In the view of Beverly Xaviera Watkins, a social epidemiologist at the University of California-Irvine, messaging in low-income communities of color hasn’t been inadequate; it has been “horrendous.” It has had little success overriding deeply held suspicions of a medical class that has a long history of exploiting Black Americans or disabling a broader mistrust of government. These strains of doubt are amplified in public housing, where decades of neglect and deceit have resulted in buildings tainted with lead paint and mold and a vanished faith among people who live there that their well-being is anyone’s priority.
Not long ago, Dr. Watkins began investigating the spread of the coronavirus in buildings of the New York City Housing Authority. With Karen Blondel, an environmental-justice advocate and longtime resident of the Red Hook Houses, she surveyed a representative sample of people living in three complexes in Brooklyn and found that a vast majority of respondents had not been tested even though more than a third knew someone who had died of Covid-19.
At one point, the city had workers knocking on doors to ask people if they wanted to be tested, but this, Ms. Blondel observed, served only to spread more fear. The people who showed up were strangers, and those on the other side of the door experienced a sense of invasion. They worried, too, about what might be done surreptitiously with their bodily submissions — what else would clinicians be looking for?

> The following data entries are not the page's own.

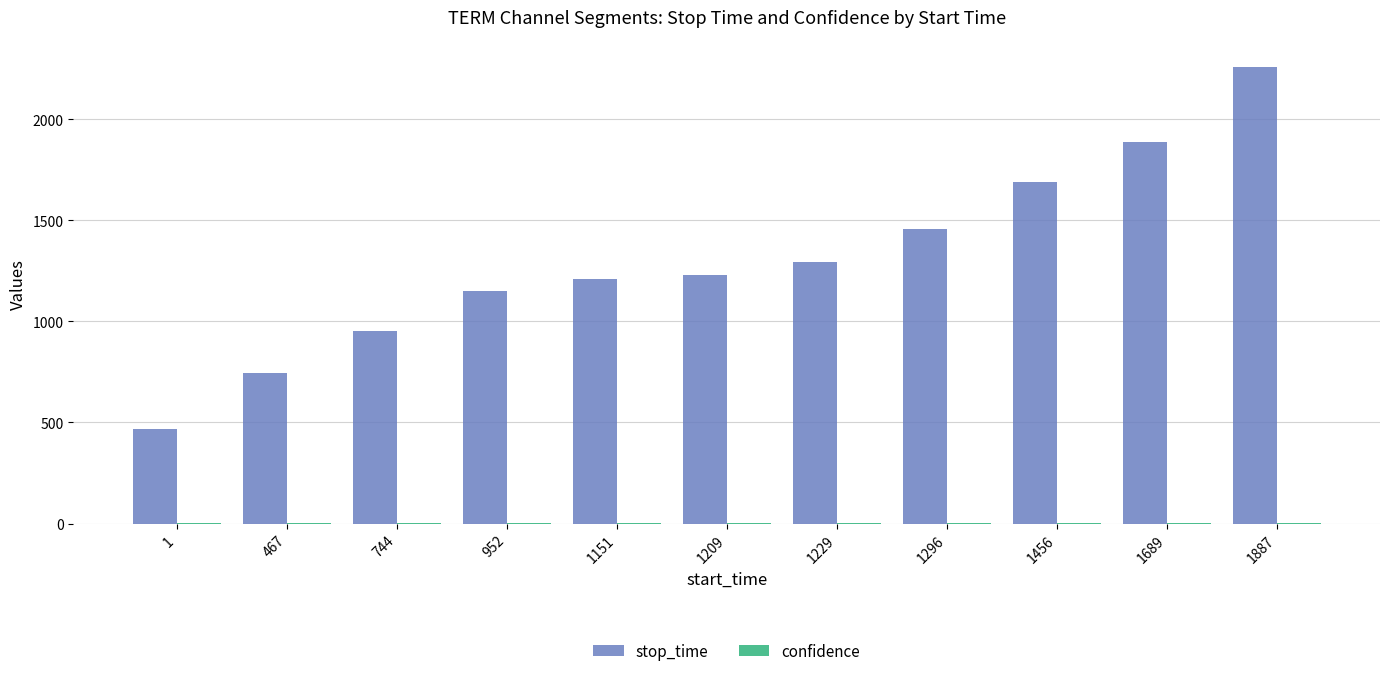

How many groups of bars are there?

11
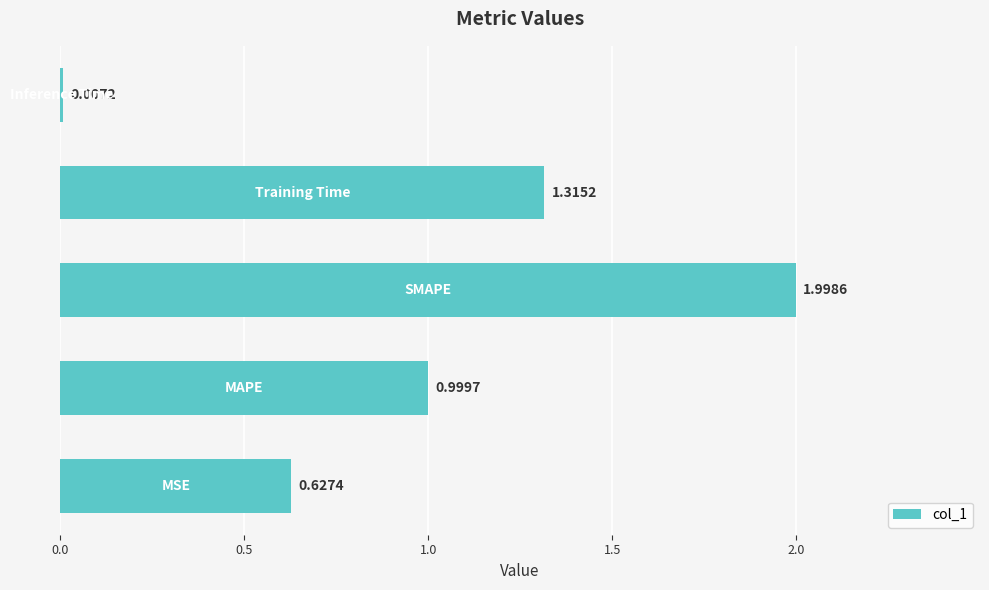

What is the sum of all values?

4.9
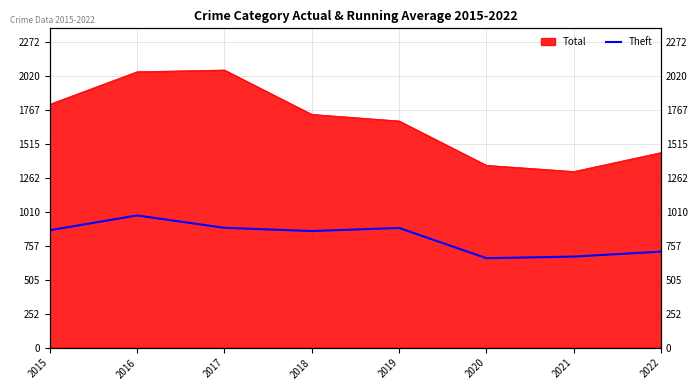

What is the smallest value displayed?

666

Dr. Watkins’s survey also included a question about a potential vaccine, another explosive subject. Nearly half in the group said they were not sure that they would take one if it were offered. A few people wondered if it might give you the disease. There was also an urban myth circulating that the vaccine would contain a tracker that allowed the government to check your movements.
“I thought it was insane at first, but then I kept hearing it,” Dr. Watkins told me. “The thing is, you could get control of the virus everywhere in the city, but if you can’t get it down in public housing, you’ve lost the war.”